Collected data
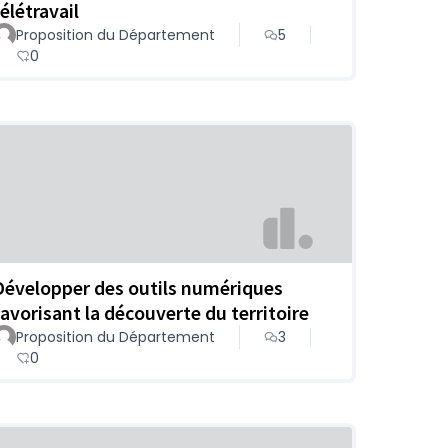
élétravail
Proposition du Département
5
0
Développer des outils numériques
favorisant la découverte du territoire
Proposition du Département
3
0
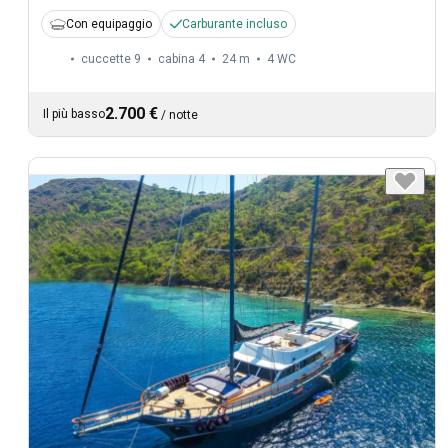
Con equipaggio
Carburante incluso
cuccette 9
cabina 4
24 m
4
WC
2.700 €
Il più basso
/
notte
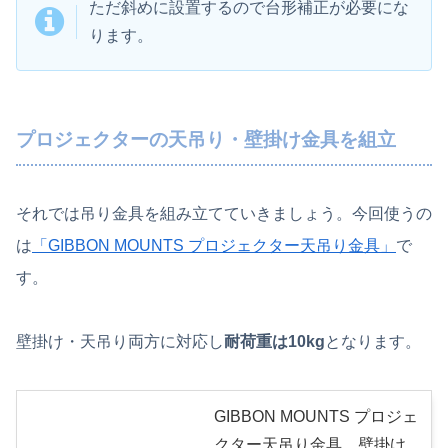
ただ斜めに設置するので台形補正が必要にな
ります。
プロジェクターの天吊り・壁掛け金具を組立
それでは吊り金具を組み立てていきましょう。今回使うの
は
「GIBBON MOUNTS プロジェクター天吊り金具」
で
す。
壁掛け・天吊り両方に対応し
耐荷重は10kg
となります。
GIBBON MOUNTS プロジェ
クター天吊り金具、壁掛け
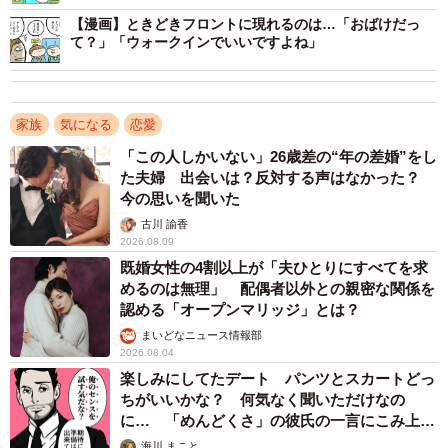
【漫画】ときどきフロントに現れるのは…「おばけだっ
「いつかは結婚をしたいと思っている」と回答した男女に
て？」「ウォークインでいいですよね」
対して、直近の日常生活の中で、「”結婚したい”という気持
ちが高まったシーン」を尋ねたところ、男女ともに「友人
や知人が結婚をすると知ったとき」（男性28.6%、女性
家族
気になる
恋愛
24.7%）が最多に。
「この人しかいない」26歳差の“年の差婚”をし
た夫婦 出会いは？反対する声はなかった？
今の思いを聞いた
次いで、「自身の将来（老後含む）について考えたとき」
古川 諭香
（男性20.6%、女性22.0%）、「仲のよさそうな夫婦（また
2026.08.09
はカップルを含む）を見かけたとき」（男性20.6％、女性
既婚女性の4割以上が「夫ひとりにすべてを求
18.8％）、「自宅で一人でいるときにふと孤独を感じたと
めるのは無理」 配偶者以外との親密な関係を
認める「オープンマリッジ」とは？
き」（男性15.9％、女性17.2％）が続きました。
まいどなニュース情報部
2026.08.04
楽しみにしてたデート パンツとスカートどっ
ちがいいかな？ 何気なく聞いただけなの
に… 「めんどくさ」の彼氏の一言にこみ上げ
る寂しさ【漫画】
海川 まこと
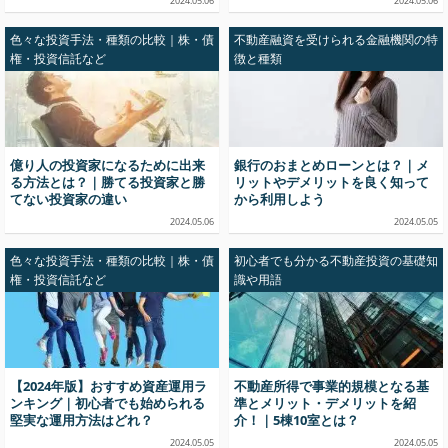
2024.05.06
2024.05.06
色々な投資手法・種類の比較｜株・債
不動産融資を受けられる金融機関の特
権・投資信託など
徴と種類
億り人の投資家になるために出来
銀行のおまとめローンとは？｜メ
る方法とは？｜勝てる投資家と勝
リットやデメリットを良く知って
てない投資家の違い
から利用しよう
2024.05.06
2024.05.05
色々な投資手法・種類の比較｜株・債
初心者でも分かる不動産投資の基礎知
権・投資信託など
識や用語
【2024年版】おすすめ資産運用ラ
不動産所得で事業的規模となる基
ンキング｜初心者でも始められる
準とメリット・デメリットを紹
堅実な運用方法はどれ？
介！｜5棟10室とは？
2024.05.05
2024.05.05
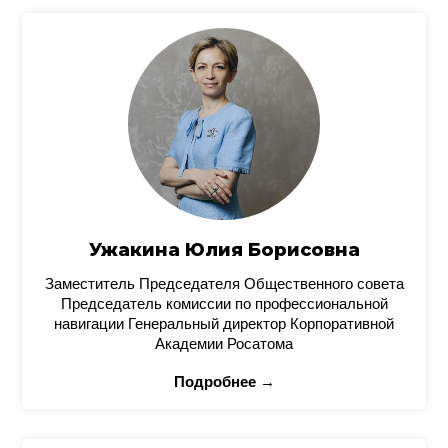
Ужакина Юлия Борисовна
Заместитель Председателя Общественного совета
Председатель комиссии по профессиональной
навигации Генеральный директор Корпоративной
Академии Росатома
Подробнее →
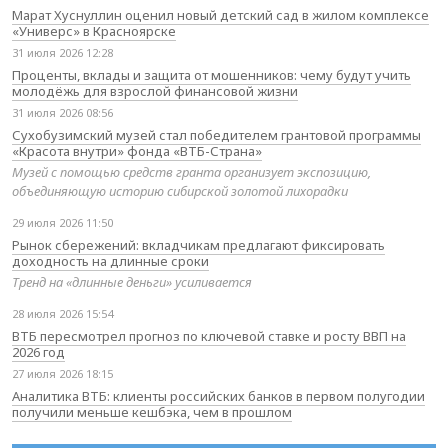
Марат Хуснуллин оценил новый детский сад в жилом комплексе
«Универс» в Красноярске
31 июля 2026 12:28
Проценты, вклады и защита от мошенников: чему будут учить
молодёжь для взрослой финансовой жизни
31 июля 2026 08:56
Сухобузимский музей стал победителем грантовой программы
«Красота внутри» фонда «ВТБ-Страна»
Музей с помощью средств гранта организует экспозицию,
объединяющую историю сибирской золотой лихорадки
29 июля 2026 11:50
Рынок сбережений: вкладчикам предлагают фиксировать
доходность на длинные сроки
Тренд на «длинные деньги» усиливается
28 июля 2026 15:54
ВТБ пересмотрел прогноз по ключевой ставке и росту ВВП на
2026 год
27 июля 2026 18:15
Аналитика ВТБ: клиенты российских банков в первом полугодии
получили меньше кешбэка, чем в прошлом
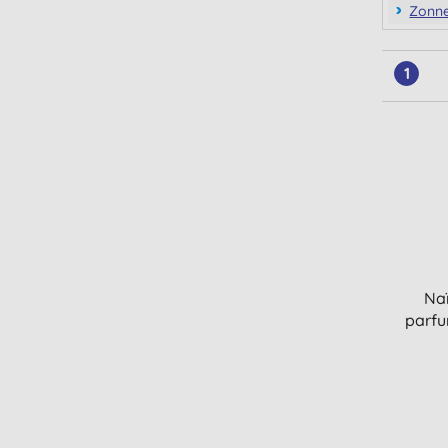
Zonn
1
Na
parfu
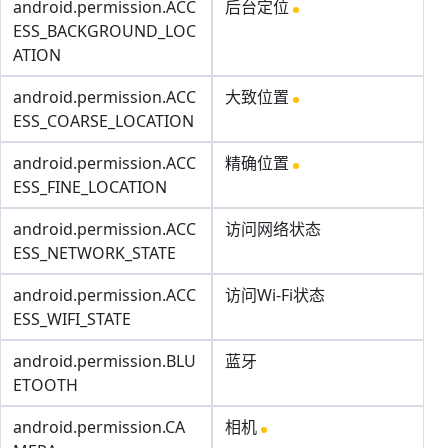
android.permission.ACC
后台定位
ESS_BACKGROUND_LOC
ATION
android.permission.ACC
大致位置
ESS_COARSE_LOCATION
android.permission.ACC
精确位置
ESS_FINE_LOCATION
android.permission.ACC
访问网络状态
ESS_NETWORK_STATE
android.permission.ACC
访问Wi-Fi状态
ESS_WIFI_STATE
android.permission.BLU
蓝牙
ETOOTH
android.permission.CA
相机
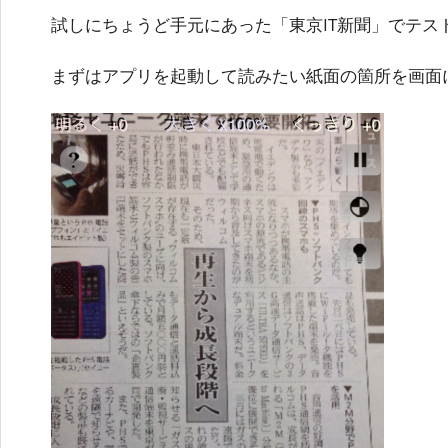
試しにちょうど手元にあった「東京IT新聞」でテス
まずはアプリを起動して読みたい紙面の箇所を画面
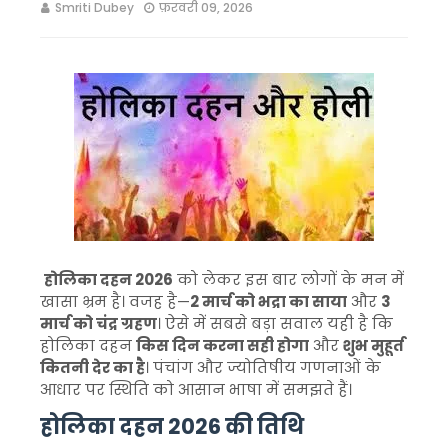
Smriti Dubey
फ़रवरी 09, 2026
होलिका दहन 2026
को लेकर इस बार लोगों के मन में
खासा भ्रम है। वजह है—
2 मार्च को भद्रा का साया
और
3
मार्च को चंद्र ग्रहण
। ऐसे में सबसे बड़ा सवाल यही है कि
होलिका दहन
किस दिन करना सही होगा
और
शुभ मुहूर्त
कितनी देर का है
। पंचांग और ज्योतिषीय गणनाओं के
आधार पर स्थिति को आसान भाषा में समझते हैं।
होलिका दहन 2026 की तिथि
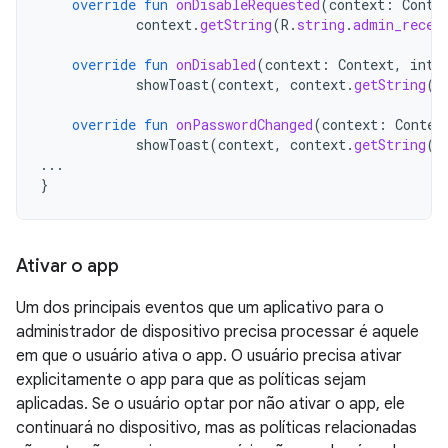
override
fun
onDisableRequested
(
context
:
Conte
context
.
getString
(
R
.
string
.
admin_recei
override
fun
onDisabled
(
context
:
Context
,
inte
showToast
(
context
,
context
.
getString
(
R
override
fun
onPasswordChanged
(
context
:
Contex
showToast
(
context
,
context
.
getString
(
R
...
}
Ativar o app
Um dos principais eventos que um aplicativo para o
administrador de dispositivo precisa processar é aquele
em que o usuário ativa o app. O usuário precisa ativar
explicitamente o app para que as políticas sejam
aplicadas. Se o usuário optar por não ativar o app, ele
continuará no dispositivo, mas as políticas relacionadas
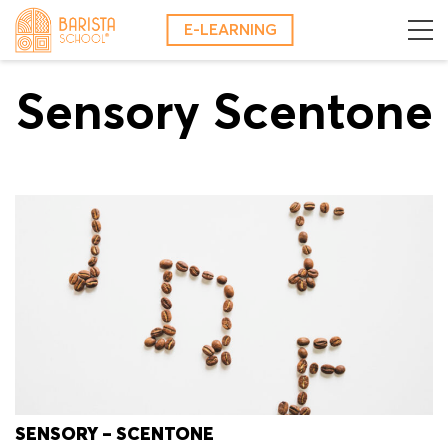
Skip
E-LEARNING
to
content
Sensory Scentone
SENSORY – SCENTONE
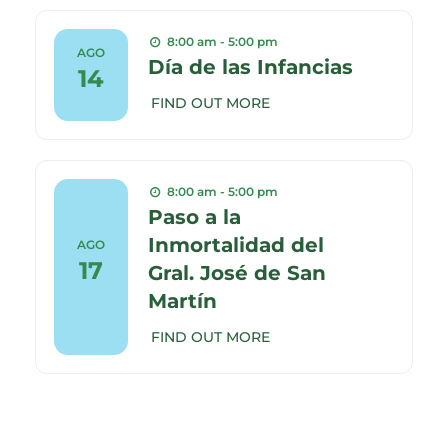
8:00 am - 5:00 pm
AGO
Día de las Infancias
14
FIND OUT MORE
8:00 am - 5:00 pm
Paso a la
Inmortalidad del
AGO
17
Gral. José de San
Martín
FIND OUT MORE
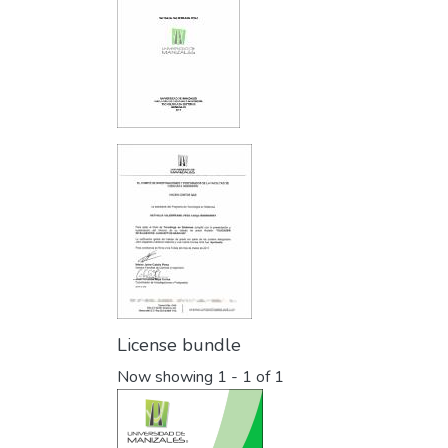
License bundle
Now showing
1 - 1 of 1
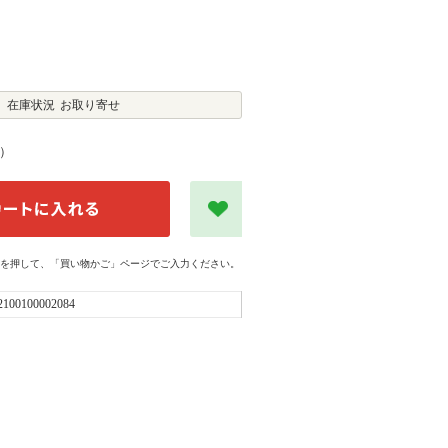
在庫状況
お取り寄せ
）
を押して、「買い物かご」ページでご入力ください。
2100100002084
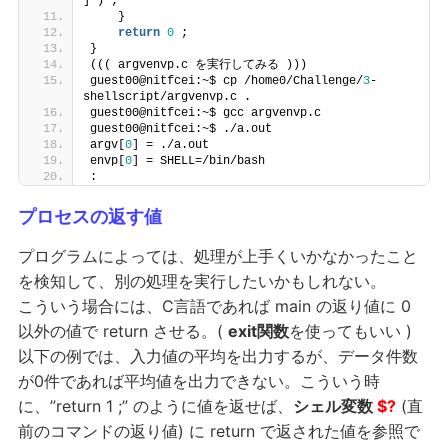
] ) ;
    }
return
0
 ;
}
((( argvenvp.c を実行してみる )))
guest00@nitfcei:~$ cp /home0/Challenge/
3
-
shellscript/argvenvp.c .
guest00@nitfcei:~$ gcc argvenvp.c
guest00@nitfcei:~$ ./a.out
argv[
0
] = ./a.out
envp[
0
] = SHELL=/bin/bash
:
プロセスの返す値
プログラムによっては、処理が上手くいかなかったこと
を検知して、別の処理を実行したいかもしれない。
こういう場合には、C言語であれば main の返り値に 0
以外の値で return させる。(
exit関数
を使ってもいい )
以下の例では、入力値の平均を出力するが、データ件数
が0件であれば平均値を出力できない。こういう時
に、”return 1 ;” のように値を返せば、
シェル変数
$?
(直
前のコマンドの返り値) に return で返された値を参照で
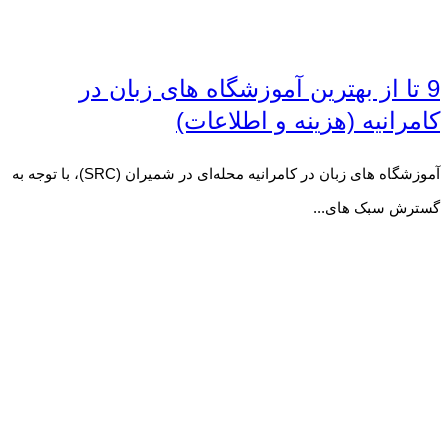
9 تا از بهترین آموزشگاه های زبان در
کامرانیه (هزینه و اطلاعات)
آموزشگاه های زبان در کامرانیه محله‌ای در شمیران (SRC)، با توجه به
گسترش سبک های...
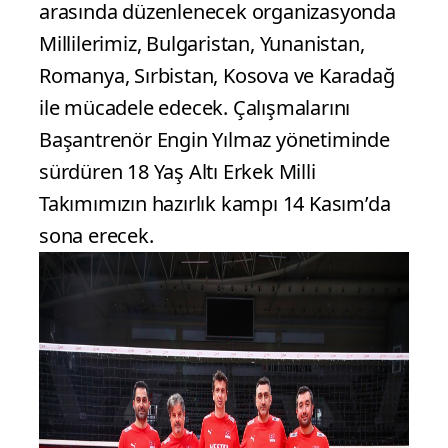
arasında düzenlenecek organizasyonda
Millilerimiz, Bulgaristan, Yunanistan,
Romanya, Sırbistan, Kosova ve Karadağ
ile mücadele edecek. Çalışmalarını
Başantrenör Engin Yılmaz yönetiminde
sürdüren 18 Yaş Altı Erkek Milli
Takımımızın hazırlık kampı 14 Kasım’da
sona erecek.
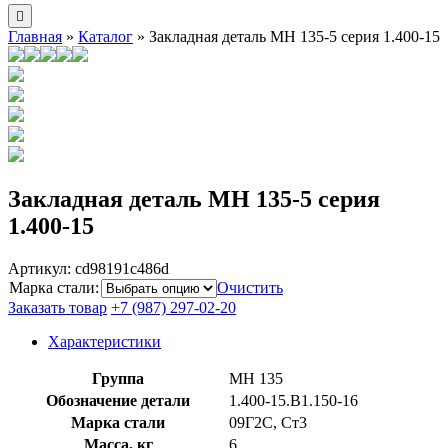
Главная
»
Каталог
»
Закладная деталь МН 135-5 серия 1.400-15
Закладная деталь МН 135-5 серия
1.400-15
Артикул:
cd98191c486d
Марка стали
:
Очистить
Заказать товар
+7 (987) 297-02-20
Характеристики
Группа
МН 135
Обозначение детали
1.400-15.B1.150-16
Марка стали
09Г2С, Ст3
Масса, кг
6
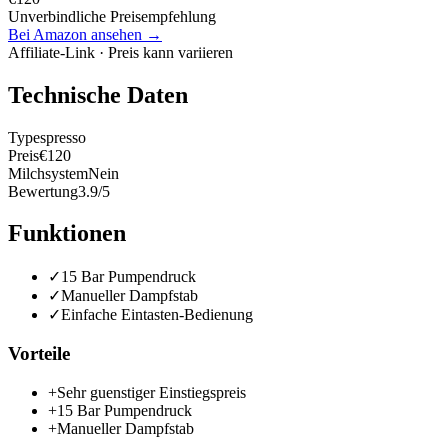
Unverbindliche Preisempfehlung
Bei Amazon ansehen →
Affiliate-Link · Preis kann variieren
Technische Daten
Typ
espresso
Preis
€120
Milchsystem
Nein
Bewertung
3.9/5
Funktionen
✓
15 Bar Pumpendruck
✓
Manueller Dampfstab
✓
Einfache Eintasten-Bedienung
Vorteile
+
Sehr guenstiger Einstiegspreis
+
15 Bar Pumpendruck
+
Manueller Dampfstab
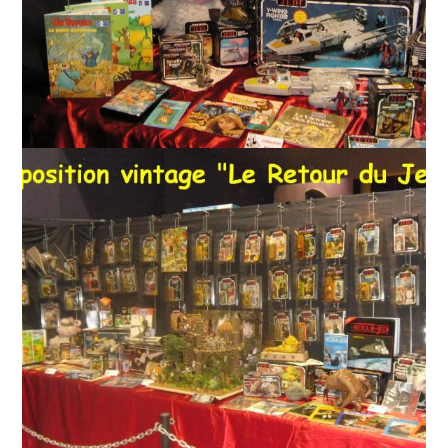
KONICA MINOLTA DIGITAL CAMERA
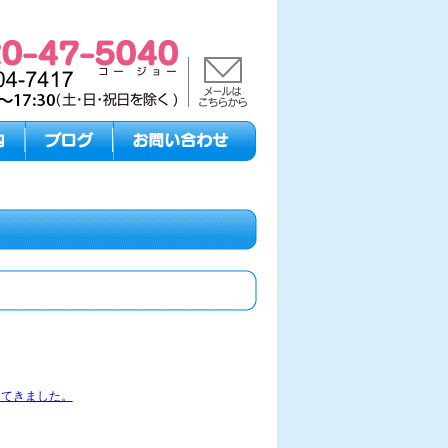
ってきました。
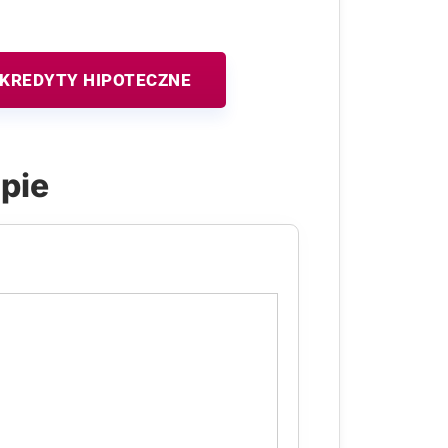
KREDYTY HIPOTECZNE
apie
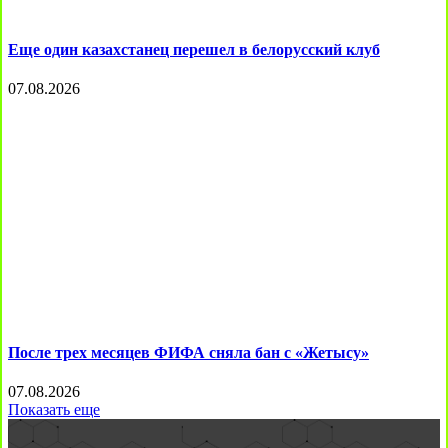
Еще один казахстанец перешел в белорусский клуб
07.08.2026
После трех месяцев ФИФА сняла бан с «Жетысу»
07.08.2026
Показать еще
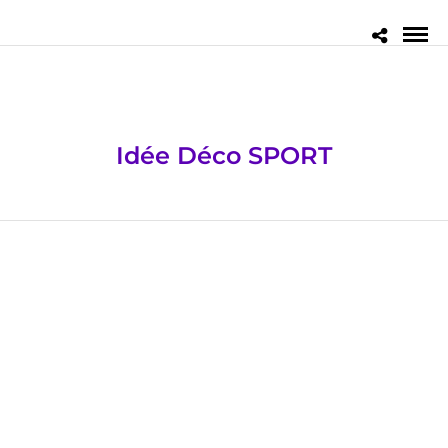
Idée Déco SPORT
DÉCORATION PRINTEMPS
/
IDÉE DÉCO SPORT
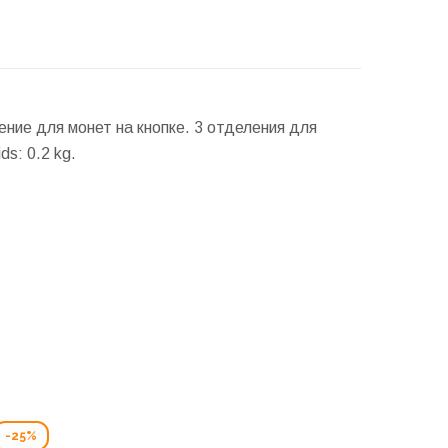
еление для монет на кнопке. 3 отделения для
ids:
0.2 kg.
-25%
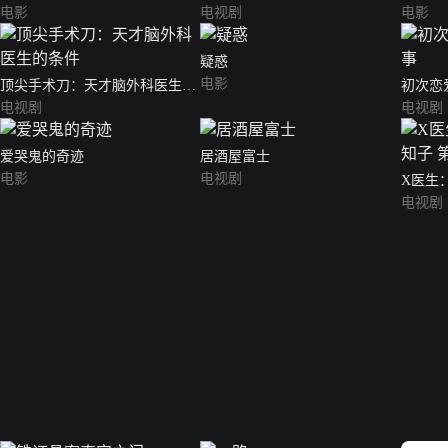
电影
电视剧
电影
疑惑
电影
顶尖手术刀：天才脑外科医生的
初次恋
条件
电视剧
电视剧
爱哭鬼的奇迹
居酒屋富士
电影
电视剧
X医生
5季
电视剧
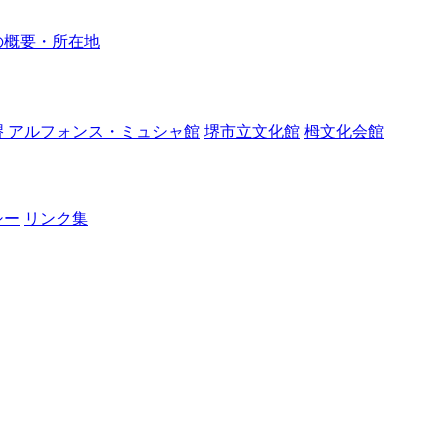
の概要・所在地
堺 アルフォンス・ミュシャ館
堺市立文化館
栂文化会館
シー
リンク集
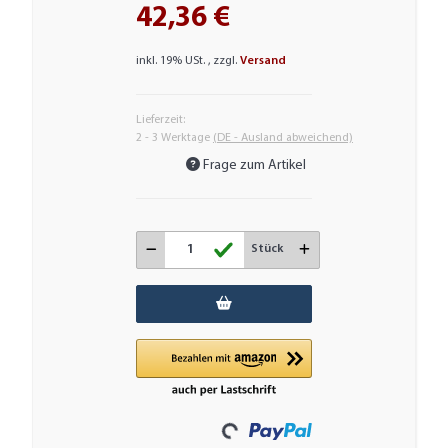
42,36 €
inkl. 19% USt. , zzgl.
Versand
Lieferzeit:
2 - 3 Werktage
(DE - Ausland abweichend)
Frage zum Artikel
Stück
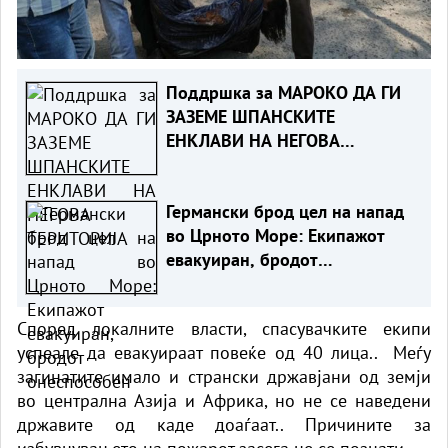
Поддршка за МАРОКО ДА ГИ
ЗАЗЕМЕ ШПАНСКИТЕ
ЕНКЛАВИ НА НЕГОВА
ТЕРИТОРИЈА
Германски брод цел на напад
во Црното Море: Екипажот
евакуиран, бродот
онеспособен
Според локалните власти, спасувачките екипи
успеале да евакуираат повеќе од 40 лица.. Меѓу
загинатите имало и странски државјани од земји
во централна Азија и Африка, но не се наведени
државите од каде доаѓаат.. Причините за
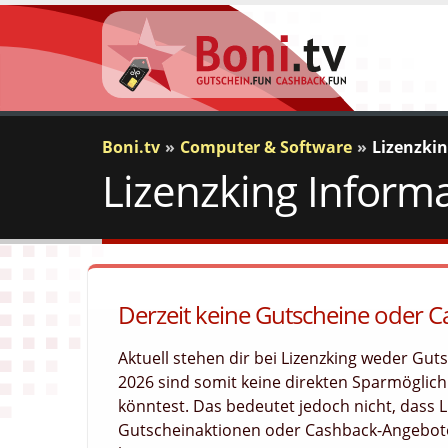
Boni.tv
Computer & Software
Lizenzki
Lizenzking Inform
Derzeit keine Gutscheine oder C
Aktuell stehen dir bei Lizenzking weder Gu
2026 sind somit keine direkten Sparmöglichk
könntest. Das bedeutet jedoch nicht, dass 
Gutscheinaktionen oder Cashback-Angebote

## Description of the task
From the material above, pull out every line that contains the string "июля".

## Worked solution
31 июля 2026 12:28
31 июля 2026 08:56
29 июля 2026 11:50
28 июля 2026 15:54
27 июля 2026 18:15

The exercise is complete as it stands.